LOS ANGELES -- Think Mars today is a hostile place? It was worse 600,000 years ago, according to new research that suggests the planet had a dustier, stormier atmosphere.

"It was an unpleasant place to hang out," said lead researcher Roger Phillips of the Southwest Research Institute. He said Mars' climate was probably a lot like the American Dust Bowl of the 1930s – but a lot worse.

The evidence comes from the discovery of a huge underground reservoir of dry ice, or frozen carbon dioxide, at its south pole – much more than scientists realized. They suspect some of that store of carbon dioxide was once in Mars' atmosphere, making it denser.

In the recent geologic past, when Mars' axis tilted, sunlight reached the southern polar cap, melting some of the frozen carbon dioxide. This release would have made the atmosphere thicker and caused more dust to loft into the air, creating severe storms. Other times, carbon dioxide cycled back into the ground as part of a seasonal cycle.

There is an upside to that stormier climate: The thicker atmosphere back then meant there were more regions on the planet where liquid water probably existed. Water is considered an essential ingredient for life.

Still, "it was not the balmy, tropical Mars" that existed even billions of years earlier, Phillips said.

Mars today is frigid, arid and constantly bombarded by lethal radiation. Its atmosphere, made up mostly of carbon dioxide, is many times thinner than the top of Mount Everest on Earth. In fact, the Martian atmosphere is less than 1 percent of Earth's.

The red planet wasn't always this unforgiving. A maze of gullies, canyons and river channels on the surface points to a warmer and wetter past very early in the planet's history.

The underground dry ice deposit, roughly the size of Lake Superior, was discovered using ground-piercing radar aboard the NASA Mars Reconnaissance Orbiter designed to probe below the crust. Researchers estimate it represents 30 times more carbon dioxide than previously believed. Its presence may help explain how most of the Martian atmosphere disappeared.

"It really is a buried treasure," said Jeffrey Plaut of the NASA Jet Propulsion Laboratory who was part of the discovery team reporting online Thursday in the journal Science. "We found something underground that no one else realized was there."

Though the newfound store sounds like a lot, it's only enough carbon dioxide to double the mass of the feeble Martian atmosphere if released – not enough to warm up the planet substantially or allow water to pool.

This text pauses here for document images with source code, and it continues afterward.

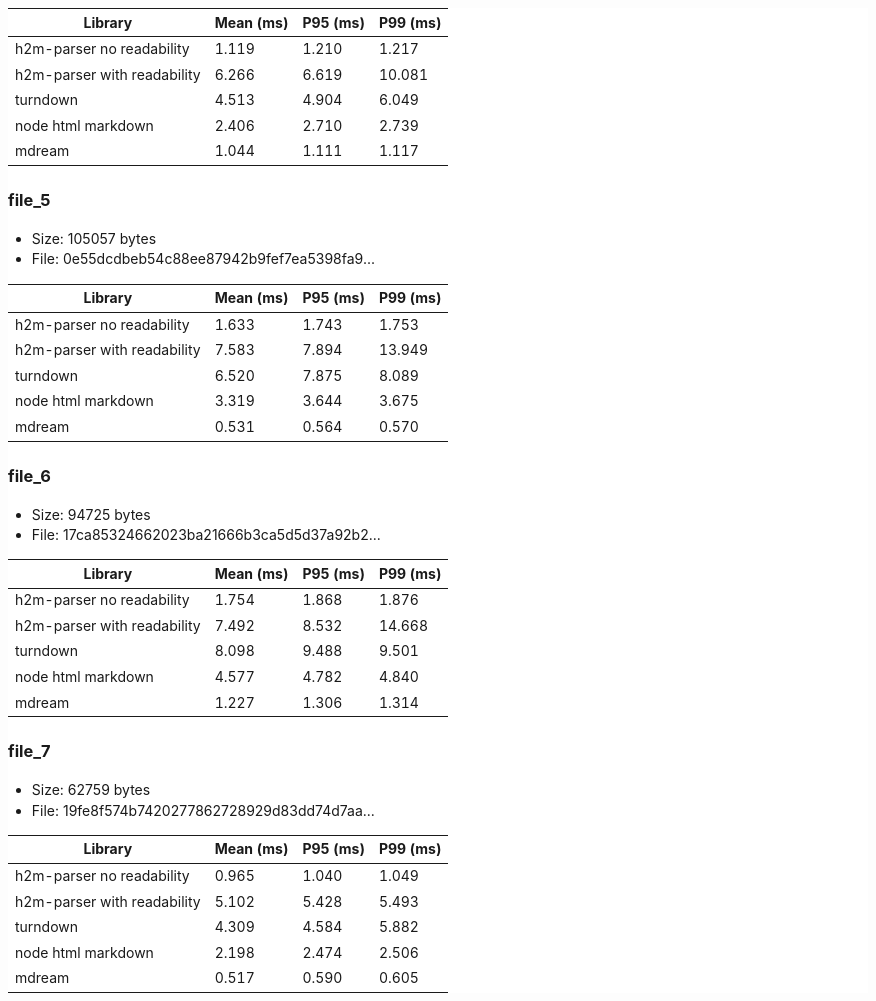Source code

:| Library | Mean (ms) | P95 (ms) | P99 (ms) |
|---------|-----------|----------|----------|
| h2m-parser no readability | 1.119 | 1.210 | 1.217 |
| h2m-parser with readability | 6.266 | 6.619 | 10.081 |
| turndown | 4.513 | 4.904 | 6.049 |
| node html markdown | 2.406 | 2.710 | 2.739 |
| mdream | 1.044 | 1.111 | 1.117 |

### file_5

- Size: 105057 bytes
- File: 0e55dcdbeb54c88ee87942b9fef7ea5398fa9...

| Library | Mean (ms) | P95 (ms) | P99 (ms) |
|---------|-----------|----------|----------|
| h2m-parser no readability | 1.633 | 1.743 | 1.753 |
| h2m-parser with readability | 7.583 | 7.894 | 13.949 |
| turndown | 6.520 | 7.875 | 8.089 |
| node html markdown | 3.319 | 3.644 | 3.675 |
| mdream | 0.531 | 0.564 | 0.570 |

### file_6

- Size: 94725 bytes
- File: 17ca85324662023ba21666b3ca5d5d37a92b2...

| Library | Mean (ms) | P95 (ms) | P99 (ms) |
|---------|-----------|----------|----------|
| h2m-parser no readability | 1.754 | 1.868 | 1.876 |
| h2m-parser with readability | 7.492 | 8.532 | 14.668 |
| turndown | 8.098 | 9.488 | 9.501 |
| node html markdown | 4.577 | 4.782 | 4.840 |
| mdream | 1.227 | 1.306 | 1.314 |

### file_7

- Size: 62759 bytes
- File: 19fe8f574b7420277862728929d83dd74d7aa...

| Library | Mean (ms) | P95 (ms) | P99 (ms) |
|---------|-----------|----------|----------|
| h2m-parser no readability | 0.965 | 1.040 | 1.049 |
| h2m-parser with readability | 5.102 | 5.428 | 5.493 |
| turndown | 4.309 | 4.584 | 5.882 |
| node html markdown | 2.198 | 2.474 | 2.506 |
| mdream | 0.517 | 0.590 | 0.605 |
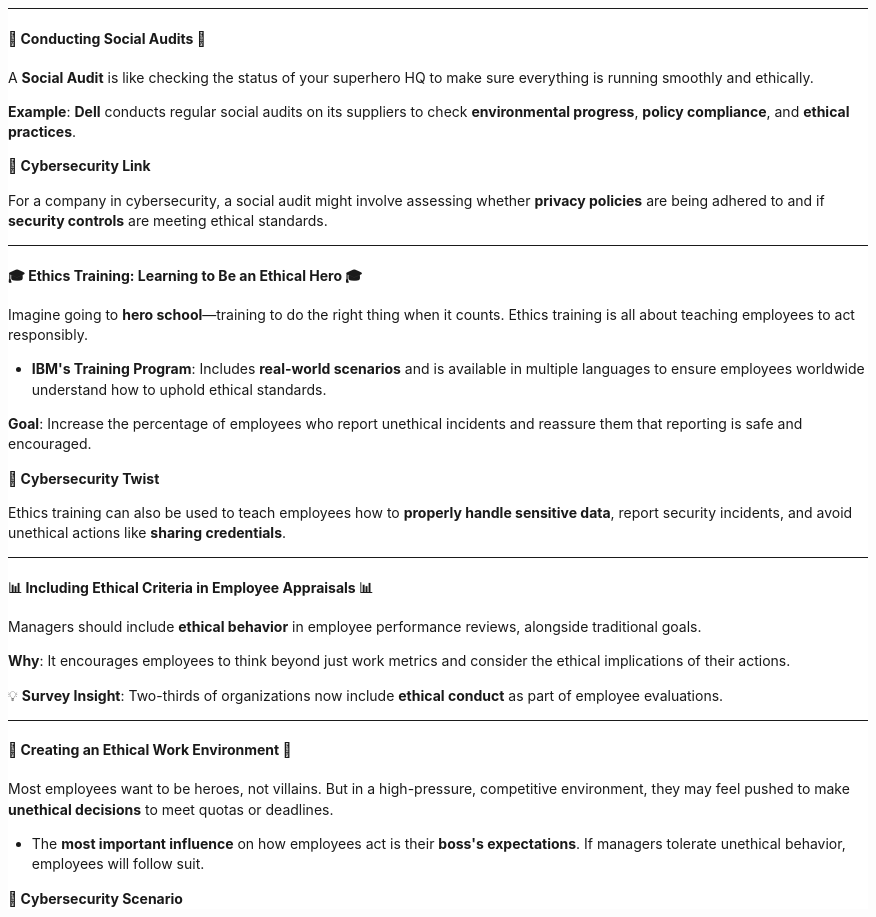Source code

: ***

#### 🧪 **Conducting Social Audits** 🧪

A **Social Audit** is like checking the status of your superhero HQ to make sure everything is running smoothly and ethically.

**Example**: **Dell** conducts regular social audits on its suppliers to check **environmental progress**, **policy compliance**, and **ethical practices**.

**🤖 Cybersecurity Link**

For a company in cybersecurity, a social audit might involve assessing whether **privacy policies** are being adhered to and if **security controls** are meeting ethical standards.

***

#### 🎓 **Ethics Training: Learning to Be an Ethical Hero** 🎓

Imagine going to **hero school**—training to do the right thing when it counts. Ethics training is all about teaching employees to act responsibly.

* **IBM's Training Program**: Includes **real-world scenarios** and is available in multiple languages to ensure employees worldwide understand how to uphold ethical standards.

**Goal**: Increase the percentage of employees who report unethical incidents and reassure them that reporting is safe and encouraged.

**🤖 Cybersecurity Twist**

Ethics training can also be used to teach employees how to **properly handle sensitive data**, report security incidents, and avoid unethical actions like **sharing credentials**.

***

#### 📊 **Including Ethical Criteria in Employee Appraisals** 📊

Managers should include **ethical behavior** in employee performance reviews, alongside traditional goals.

**Why**: It encourages employees to think beyond just work metrics and consider the ethical implications of their actions.

💡 **Survey Insight**: Two-thirds of organizations now include **ethical conduct** as part of employee evaluations.

***

#### 🌱 **Creating an Ethical Work Environment** 🌱

Most employees want to be heroes, not villains. But in a high-pressure, competitive environment, they may feel pushed to make **unethical decisions** to meet quotas or deadlines.

* The **most important influence** on how employees act is their **boss's expectations**. If managers tolerate unethical behavior, employees will follow suit.

**🤖 Cybersecurity Scenario**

"The atmosphere would still be quite thin and would not have the density necessary to warm things up enough to have liquid water stable on the surface," said Peter Thomas of Cornell University who had no role in the mission.

The mystery of what happened to Mars' atmosphere has long intrigued scientists. NASA plans to explore the upper atmosphere and study how gases are lost to space with a new spacecraft in 2013.